There are numerous practical variables to be controlled in sugar casting. The degree of crystallisation can vary from none at all to a coarse brown finish depending on the ingredients, volume, speed of heating, peak temperatures, or purity of the sugar. There are practical issues concerning the slip casting of large quantities of near-boiling syrup, which is heavy, messy and somewhat dangerous. Using plaster for the mother-mould is a heavy alternative, but necessary if it is to be pre-warmed. The sugar temperature is critical whilst pouring if premature crystallization is to be prevented. A second coat is difficult as the first is likely to collapse on contact with further hot wet sugar. As far as I am aware, no one casts sugar in anything more complex than flat sheets. It is clearly an unsuitable material, and I have frequently wondered if I am wasting my time. But looking at those pictures of pulled sugar, you know that indeed, pigs can fly.
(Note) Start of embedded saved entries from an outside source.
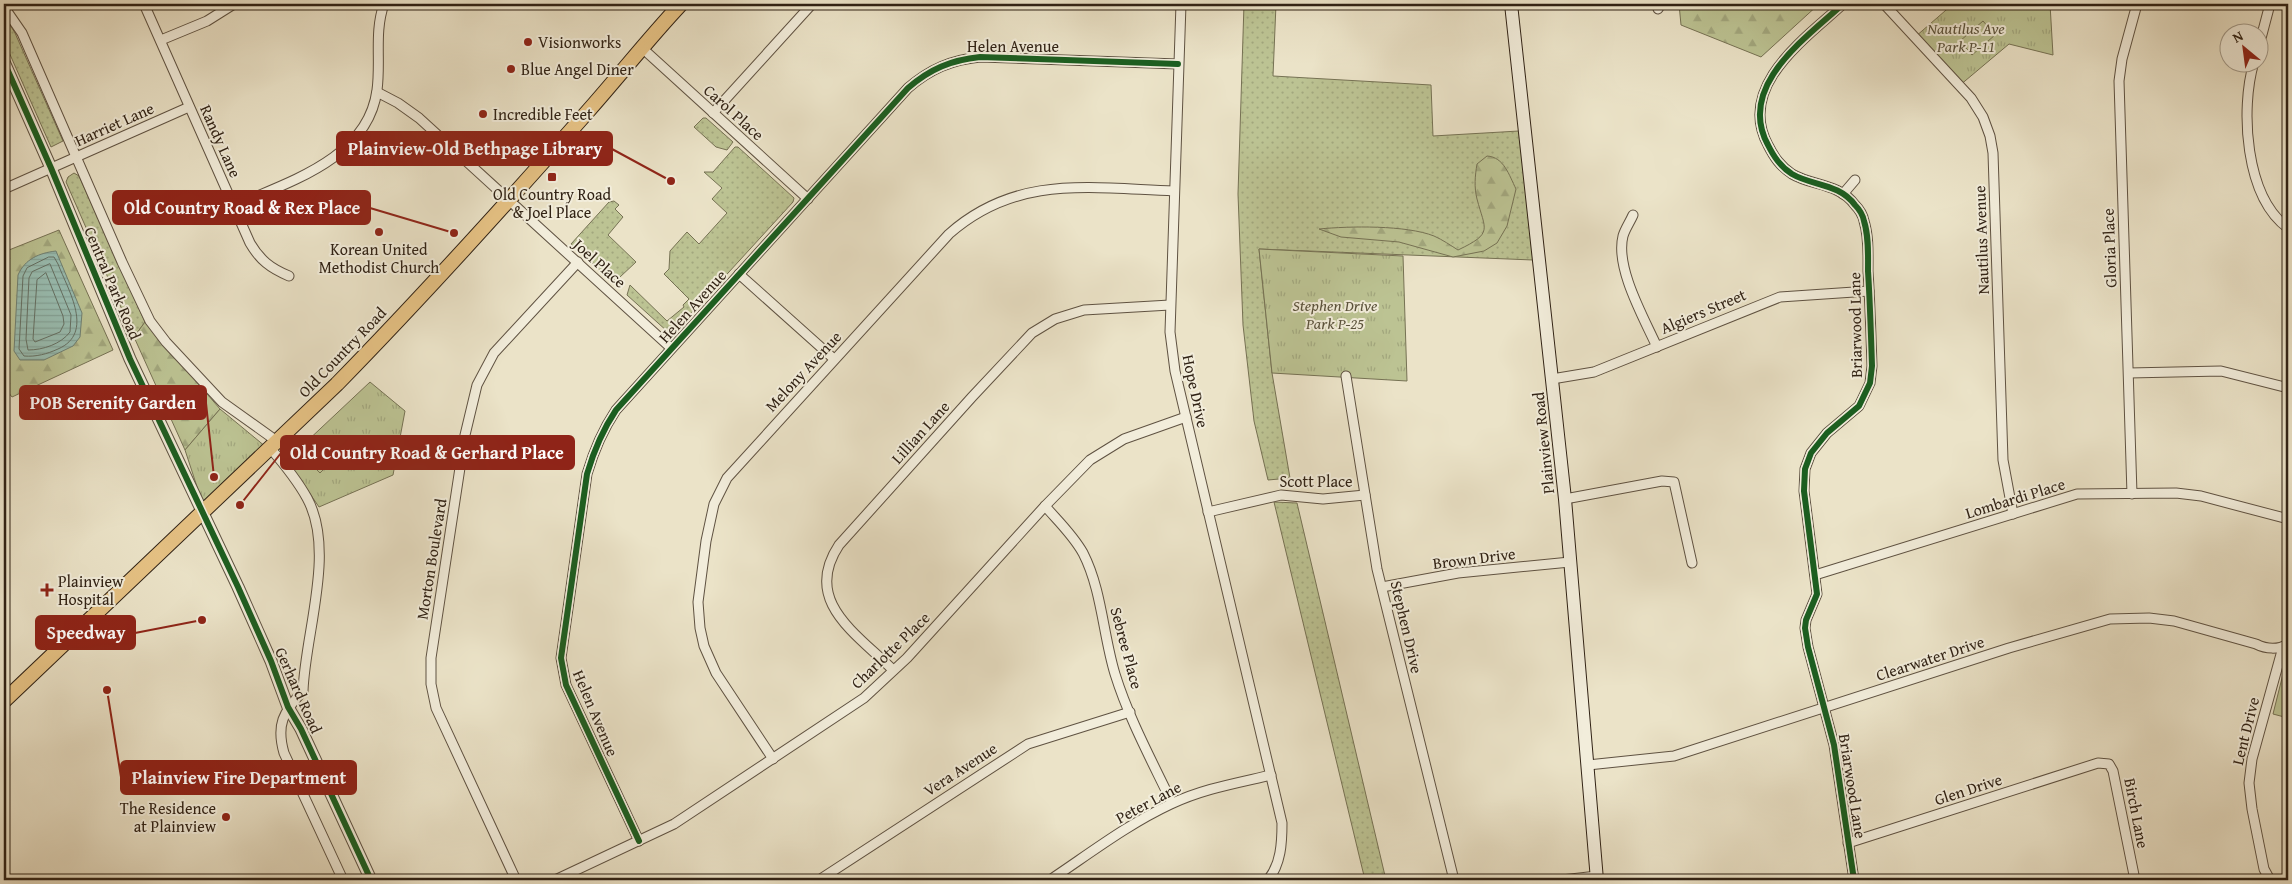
<svg xmlns="http://www.w3.org/2000/svg" width="2292" height="884" font-family="'Gentium Book Plus',serif">
	<style>
		.grass { fill: url(#grass-dots); stroke: #767254 }
		.forest { fill: url(#forest-firs); stroke: #767254 }
		.park { fill: url(#park-tufts); stroke: #767254 }
		.garden { fill: #bcc393; stroke: #767254 }
		.water { fill: url(#water-rules); stroke: #6f8073 }
		.lines { fill: none; stroke-linecap: round; stroke-linejoin: round }
		.shore { stroke: #647064; stroke-width: 1 }
		.minor-casing { stroke: #5f5242; stroke-width: 11 }
		.tertiary-casing { stroke: #5f5242; stroke-width: 13 }
		.secondary-casing { stroke: #302215; stroke-width: 14 }
		.primary-casing { stroke: #302215; stroke-width: 16 }
		.minor { stroke: #f2eddb; stroke-width: 9 }
		.tertiary { stroke: #f2eddb; stroke-width: 11 }
		.secondary { stroke: #f2eddb; stroke-width: 12 }
		.primary { stroke: #e6c284; stroke-width: 14 }
		.cycleway-casing { stroke: #f2eddb; stroke-width: 9 }
		.cycleway { stroke: #1b5e20; stroke-width: 6 }
		.poi-dot { fill: #8f2418; stroke: #f2eddb; stroke-width: 2 }
		.labels { text-anchor: middle; dominant-baseline: central; stroke-width: 4; stroke-linejoin: round; paint-order: stroke }
		.park-label { font-size: 16px; font-style: italic; fill: #5a523b; stroke: #f2eddb }
		.poi-label { font-size: 16px; fill: #302215; stroke: #f2eddb; text-anchor: start }
		.street-label { font-size: 16px; fill: #302215; stroke: #f2eddb }
		.leader { fill: none; stroke: #8f2418; stroke-width: 2 }
		.callout-dot { fill: #8f2418; stroke: #f2eddb; stroke-width: 2 }
		.callout { fill: #8f2418; stroke: #8f2418; stroke-width: 2 }
		.callout-label { font-size: 18px; text-anchor: middle; font-weight: bold; fill: #fff }
	</style>
	<defs>
		<pattern id="grass-dots" width="8" height="8" patternUnits="userSpaceOnUse" patternTransform="scale(1.25)"><rect width="8" height="8" fill="#bcc393"/><path d="M2 2h.1M6 6h.1" fill="none" stroke="#a2a77e" stroke-width="1.8" stroke-linecap="round"/></pattern>
		<pattern id="forest-firs" width="22" height="20" patternUnits="userSpaceOnUse" patternTransform="scale(1.25)"><rect width="22" height="20" fill="#bcc393"/><path d="M5 1l3.5 6h-7zM16 11l3.5 6h-7z" fill="#a2a77e"/></pattern>
		<pattern id="park-tufts" width="24" height="20" patternUnits="userSpaceOnUse" patternTransform="scale(1.25)"><rect width="24" height="20" fill="#bcc393"/><path d="M3 7l-1-3M5 7V3M7 7l1-3M15 17l-1-3M17 17v-4M19 17l1-3" fill="none" stroke="#a2a77e"/></pattern>
		<pattern id="water-rules" width="6" height="5" patternUnits="userSpaceOnUse" patternTransform="scale(1.25)"><rect width="6" height="5" fill="#99beb2"/><path d="M0 2.5h6" fill="none" stroke="#84a398"/></pattern>
	</defs>
	<rect width="100%" height="100%" fill="#ebe3c8"/>
	<filter id="stains"><feTurbulence type="fractalNoise" baseFrequency=".004" numOctaves="4"/><feColorMatrix values="0 0 0 0 .2 0 0 0 0 .09 0 0 0 0 .02 0 0 0 .5 -.17"/></filter>
	<radialGradient id="worn" r=".72"><stop offset=".6" stop-color="#630" stop-opacity="0"/><stop offset="1" stop-color="#630" stop-opacity=".3"/></radialGradient>
	<g class="grass">
		<polygon points="1244,4 1276,4 1273,76 1431,85 1433,136 1519,131 1533,260 1259,249 1272,373 1290,478 1268,480 1254,421 1243,325 1238,194"/>
		<polygon points="4,15 15,33 63,141 51,147 4,41"/>
		<polygon points="703,118 706,118 733,142 727,150 716,147 694,127"/>
		<polygon points="735,147 738,147 794,198 793,202 675,331 672,333 668,332 627,295 630,285 667,321 684,307 683,305 689,299 664,274 669,269 670,251 687,232 699,244 727,213 712,199 722,188 704,172 713,172"/>
		<polygon points="74,173 79,176 145,322 134,337 66,182 68,177"/>
		<polygon points="614,201 619,205 615,209 623,217 608,235 636,262 620,277 611,280 571,244 609,202"/>
		<polygon points="1274,502 1297,503 1386,880 1365,880"/>
	</g>
	<g class="forest">
		<polygon points="1679,4 1819,4 1761,57 1681,25"/>
		<path d="M1487 156C1504 157 1509 175 1516 189L1507 226 1497 243 1484 251 1453 257 1399 242 1341 237 1319 229C1350 226 1406 225 1434 236 1443 240 1450 245 1458 250 1494 233 1485 230 1477 199 1474 187 1475 176 1477 164Z"/>
		<polygon points="59,230 113,350 12,397 4,387 4,252"/>
		<polygon points="145,322 220,409 185,450 134,337"/>
	</g>
	<g class="park">
		<polygon points="1953,4 2050,4 2053,55 2009,44 1959,86 1915,37"/>
		<polygon points="1259,249 1403,256 1407,381 1272,373"/>
		<polygon points="370,382 405,411 393,475 319,507 287,460"/>
		<polygon points="220,409 266,447 203,505 185,450"/>
		<polygon points="2288,654 2288,718 2273,714"/>
	</g>
	<g class="garden">
		<polygon points="1983,21 1995,35 1972,55 1960,41"/>
		<polygon points="322,447 334,459 320,473 308,461"/>
	</g>
	<path class="water" d="M56 251 82 313 80 337 73 346 44 360H20L14 351 18 275C25 259 39 253 56 251Z"/>
	<g class="lines">
		<g class="shore">
			<path d="M49 257H54L58 264C68 290 95 333 58 349 47 354 36 357 24 356L19 349 23 276 27 268Z"/>
			<path d="M50 264 71 315 70 332C61 344 43 350 28 350L26 339 29 278 32 272Z"/>
			<polygon points="46,273 63,316 64,324 60,332 35,342 33,339 37,280"/>
		</g>
		<defs>
			<g id="minor">
				<path d="M144 4 250 243C260 260 270 268 289 276"/>
				<path d="M1181 4 1170 332 1175 371 1282 823C1282 843 1281 864 1268 880"/>
				<path d="M1843 4C1806 38 1736 86 1768 145 1774 157 1780 166 1792 174 1812 186 1839 183 1855 205 1859 209 1863 216 1864 221 1869 237 1868 255 1868 271 1870 302 1871 334 1872 366L1870 383 1859 406 1827 433 1811 453 1805 469 1804 491 1817 594 1806 620 1805 628 1808 647 1834 745 1854 880"/>
				<polyline points="1884,4 1971,98 1983,117 1990,136 1993,153 2003,460 2013,514"/>
				<polyline points="4,7 22,33 122,262 150,321 166,342 222,402 278,442"/>
				<polyline points="1658,9 1661,4"/>
				<polyline points="161,40 207,21 234,4"/>
				<polyline points="2260,42 2270,4"/>
				<polyline points="641,47 808,199"/>
				<path d="M2254 62C2240 109 2245 197 2288 228"/>
				<polyline points="377,92 398,103 419,118 671,348"/>
				<polyline points="713,113 812,4"/>
				<polyline points="4,189 189,107"/>
				<polyline points="1843,194 1855,180"/>
				<path d="M234 206C288 182 368 159 377 90 381 61 374 32 384 4"/>
				<path d="M1633 215C1630 222 1625 229 1623 236 1615 268 1644 318 1657 347"/>
				<polyline points="739,274 834,359"/>
				<polyline points="2129,373 2221,371 2288,388"/>
				<polyline points="1346,376 1377,569 1454,880"/>
				<polyline points="1552,379 1594,372 1780,297 1869,291"/>
				<path d="M271 449C284 464 297 480 307 498 336 551 305 633 303 691 283 712 276 725 284 753L343 880"/>
				<polyline points="2132,494 2119,81 2122,59 2137,4"/>
				<polyline points="1565,499 1662,481 1674,482 1692,563"/>
				<path d="M1045 506C1058 521 1073 535 1083 553 1102 590 1103 635 1115 674 1129 719 1152 761 1172 803"/>
				<polyline points="1208,512 1281,495 1323,499 1365,495"/>
				<polyline points="1815,575 2077,494 2176,493 2201,496 2288,519"/>
				<polyline points="1382,587 1458,573 1570,562"/>
				<path d="M893 670C856 633 802 601 839 545L972 397 1032 333 1055 319 1084 310 1170 305"/>
				<path d="M773 759 716 673 704 646 700 628 698 602 706 541 714 504 727 478 949 234C1017 174 1090 188 1174 191"/>
				<path d="M1588 765 1674 756 2009 648 2110 619 2149 618 2174 621 2256 644C2266 649 2278 650 2288 644"/>
				<path d="M639 841 566 685 561 658 587 474C594 450 602 431 616 410L908 88C930 69 951 60 980 57L1178 64"/>
				<polyline points="1848,843 2098,763 2109,764 2113,771 2135,880"/>
				<polyline points="516,880 436,708 431,684 431,658 465,435 477,385 494,353 578,262"/>
				<polyline points="555,880 674,824 864,698 907,658 1045,506 1090,460 1124,439 1186,417"/>
				<polyline points="819,880 1028,744 1130,712"/>
				<path d="M1050 880C1089 854 1128 824 1171 804 1202 789 1237 783 1271 775"/>
				<polyline points="1562,880 1597,876"/>
				<polyline points="2270,880 2264,869 2252,809 2249,783 2252,759 2283,647"/>
			</g>
			<polyline id="tertiary" points="4,62 51,168 130,359 238,587 271,661 288,707 301,729 371,880"/>
			<polyline id="secondary" points="1511,4 1565,499 1597,880"/>
			<path id="primary" d="M4 701 337 384C424 295 507 203 589 110 620 75 649 38 681 4"/>
		</defs>
		<use href="#minor" class="minor-casing"/>
		<use href="#tertiary" class="tertiary-casing"/>
		<use href="#secondary" class="secondary-casing"/>
		<use href="#primary" class="primary-casing"/>
		<use href="#minor" class="minor"/>
		<use href="#tertiary" class="tertiary"/>
		<use href="#secondary" class="secondary"/>
		<use href="#primary" class="primary"/>
		<defs>
			<g id="cycleway">
				<path d="M1843 4C1806 38 1736 86 1768 145 1774 157 1780 166 1792 174 1812 186 1839 183 1855 205 1859 209 1863 216 1864 221 1869 237 1868 255 1868 271 1870 302 1871 334 1872 366L1870 383 1859 406 1827 433 1811 453 1805 469 1804 491 1817 594 1806 620 1805 628 1808 647 1834 745 1854 880"/>
				<polyline points="4,62 51,168 130,359 238,587 271,661 288,707 301,729 371,880"/>
				<path d="M639 841 566 685 561 658 587 474C594 450 602 431 616 410L908 88C930 69 951 60 980 57L1178 64"/>
			</g>
		</defs>
		<use href="#cycleway" class="cycleway-casing"/>
		<use href="#cycleway" class="cycleway"/>
	</g>
	<g class="poi-dot">
		<circle cx="528" cy="42" r="5"/>
		<circle cx="511" cy="69" r="5"/>
		<circle cx="483" cy="114" r="5"/>
		<rect x="547" y="172" width="10" height="10" rx="2.5"/>
		<circle cx="379" cy="232" r="5"/>
		<path d="M44.5 582.5h5v5h5v5h-5v5h-5v-5h-5v-5h5z"/>
		<circle cx="226" cy="817" r="5"/>
	</g>
	<g class="labels">
		<g class="park-label">
			<text x="1966" y="28">Nautilus Ave<tspan x="1966" dy="18">Park P-11</tspan></text>
			<text x="1335" y="305">Stephen Drive<tspan x="1335" dy="18">Park P-25</tspan></text>
		</g>
		<g class="poi-label">
			<text x="538" y="42">Visionworks</text>
			<text x="521" y="69">Blue Angel Diner</text>
			<text x="493" y="114">Incredible Feet</text>
			<text x="552" y="194" text-anchor="middle">Old Country Road<tspan x="552" dy="18">&amp; Joel Place</tspan></text>
			<text x="379" y="249" text-anchor="middle">Korean United<tspan x="379" dy="18">Methodist Church</tspan></text>
			<text x="58" y="581">Plainview<tspan x="58" dy="18">Hospital</tspan></text>
			<text x="216" y="808" text-anchor="end">The Residence<tspan x="216" dy="18">at Plainview</tspan></text>
		</g>
		<g class="street-label">
			<text x="1013" y="46">Helen Avenue</text>
			<text transform="translate(734 112) rotate(42)">Carol Place</text>
			<text transform="translate(114 124) rotate(-24)">Harriet Lane</text>
			<text transform="translate(221 141) rotate(66)">Randy Lane</text>
			<text transform="translate(1981 240) rotate(-92)">Nautilus Avenue</text>
			<text transform="translate(2109 248) rotate(-92)">Gloria Place</text>
			<text transform="translate(600 263) rotate(42)">Joel Place</text>
			<text transform="translate(113 283) rotate(67)">Central Park Road</text>
			<text transform="translate(692 306) rotate(-48)">Helen Avenue</text>
			<text transform="translate(1703 311) rotate(-23)">Algiers Street</text>
			<text transform="translate(1855 325) rotate(-91)">Briarwood Lane</text>
			<text transform="translate(342 352) rotate(-46)">Old Country Road</text>
			<text transform="translate(803 371) rotate(-47)">Melony Avenue</text>
			<text transform="translate(1196 391) rotate(78)">Hope Drive</text>
			<text transform="translate(920 432) rotate(-48)">Lillian Lane</text>
			<text transform="translate(1543 443) rotate(-96)">Plainview Road</text>
			<text x="1316" y="481">Scott Place</text>
			<text transform="translate(2015 498) rotate(-17)">Lombardi Place</text>
			<text transform="translate(1474 558) rotate(-7)">Brown Drive</text>
			<text transform="translate(431 559) rotate(-81)">Morton Boulevard</text>
			<text transform="translate(1407 627) rotate(77)">Stephen Drive</text>
			<text transform="translate(1127 648) rotate(75)">Sebree Place</text>
			<text transform="translate(890 650) rotate(-44)">Charlotte Place</text>
			<text transform="translate(1930 658) rotate(-18)">Clearwater Drive</text>
			<text transform="translate(299 690) rotate(66)">Gerhard Road</text>
			<text transform="translate(596 713) rotate(67)">Helen Avenue</text>
			<text transform="translate(2245 731) rotate(-76)">Lent Drive</text>
			<text transform="translate(960 769) rotate(-33)">Vera Avenue</text>
			<text transform="translate(1853 786) rotate(81)">Briarwood Lane</text>
			<text transform="translate(1968 789) rotate(-18)">Glen Drive</text>
			<text transform="translate(1148 802) rotate(-28)">Peter Lane</text>
			<text transform="translate(2137 813) rotate(79)">Birch Lane</text>
		</g>
	</g>
	<path class="leader" d="M671 181L612 149M454 233L370 208M214 477L206 403M240 505L281 453M202 620L135 633M107 690L121 777"/>
	<g class="callout-dot">
		<circle cx="671" cy="181" r="5"/>
		<circle cx="454" cy="233" r="5"/>
		<circle cx="214" cy="477" r="5"/>
		<circle cx="240" cy="505" r="5"/>
		<circle cx="202" cy="620" r="5"/>
		<circle cx="107" cy="690" r="5"/>
	</g>
	<g class="callout">
		<rect x="337" y="132" width="275" height="33" rx="5"/>
		<rect x="113" y="191" width="257" height="33" rx="5"/>
		<rect x="20" y="386" width="186" height="33" rx="5"/>
		<rect x="281" y="436" width="293" height="33" rx="5"/>
		<rect x="36" y="616" width="99" height="33" rx="5"/>
		<rect x="121" y="761" width="235" height="33" rx="5"/>
	</g>
	<g class="callout-label">
		<text x="475" y="155">Plainview-Old Bethpage Library</text>
		<text x="242" y="214">Old Country Road &amp; Rex Place</text>
		<text x="113" y="409">POB Serenity Garden</text>
		<text x="427" y="459">Old Country Road &amp; Gerhard Place</text>
		<text x="86" y="639">Speedway</text>
		<text x="239" y="784">Plainview Fire Department</text>
	</g>
	<rect width="2292" height="884" fill="none" stroke="#ebe3c8" stroke-width="20"/>
	<rect x="5" y="5" width="2282" height="874" fill="none" stroke="#302215" stroke-width="2.5"/>
	<rect x="10" y="10" width="2272" height="864" fill="none" stroke="#302215"/>
	<g transform="translate(2244 48) rotate(331)"><circle r="24" fill="#f2eddb" stroke="#a49c8c"/>
	<path d="M0-4L9 19L0 12L-9 19Z" fill="#8f2418"/>
	<text y="-8" font-size="14" font-weight="bold" text-anchor="middle" fill="#302215">N</text>
	</g>
	<rect width="100%" height="100%" filter="url(#stains)"/>
	<rect width="100%" height="100%" fill="url(#worn)"/>
</svg>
The result of these and many other complicating factors meant that my first successful cast of Eve ended up on the floor, with both the sugar cast and the plaster mother-mould smashed into countless pieces (not to mention the dent in the polished floor-boards). The mother-mould has since been successfully repaired, and a second cast is complete, if not unblemished.
There is much more that I could discuss regarding the material, mould design, sculptural use of shadows required for sugar etc., but the more fundamental issues are of greater importance. Although I was satisfied with the concept of Bitten Eve and the use of sugar as a material, there is something overly intellectual about the project, and insufficiently visceral, that I was not able to resolve. The exploration and development of techniques and materials was fascinating and creative, but the emphasis was wrong. Ultimately – why bother? One has to be totally committed to something to consider devoting your life to it, and my ‘productionist’ and perhaps moralistic attitudes failed to find sufficient meaning in this work. On the other hand, the process of experimentation with the sugar was yet a further example of what I do in my work and life – push things just a bit too far, to the point of almost falling over; stack things up until they become so impossibly complex and finely balanced that something is about to fall. A tame version of extreme sports perhaps.
The other aspect was that despite the appealing translucency and impermanence of the sugar, and my pleasure in appropriating the forms of Gislebertus, ultimately these forms did not ‘do it’ for me. The enclosed, complete figure was too solid. The hollowness that I insisted upon, despite the added difficulties, seemed like an addition to the design and was not integrally part of it. The form would have looked just the same if it were solid because it had in fact evolved from solid Romanesque stone sculpture. The evocative figure of Eve was too caught up in well established meanings which made me complicit with them, despite my slippage intentions.
So sadly, the sugar experiments ended here, and Bitten Eve sits on a shelf in a downstairs room where the damp causes her slowly to decay, her beautiful form gradually slumping as though she has elephantiasis, and the smooth translucence of youth crystallizes to a chalky white surface blotched with discolourings of bacteria and mould.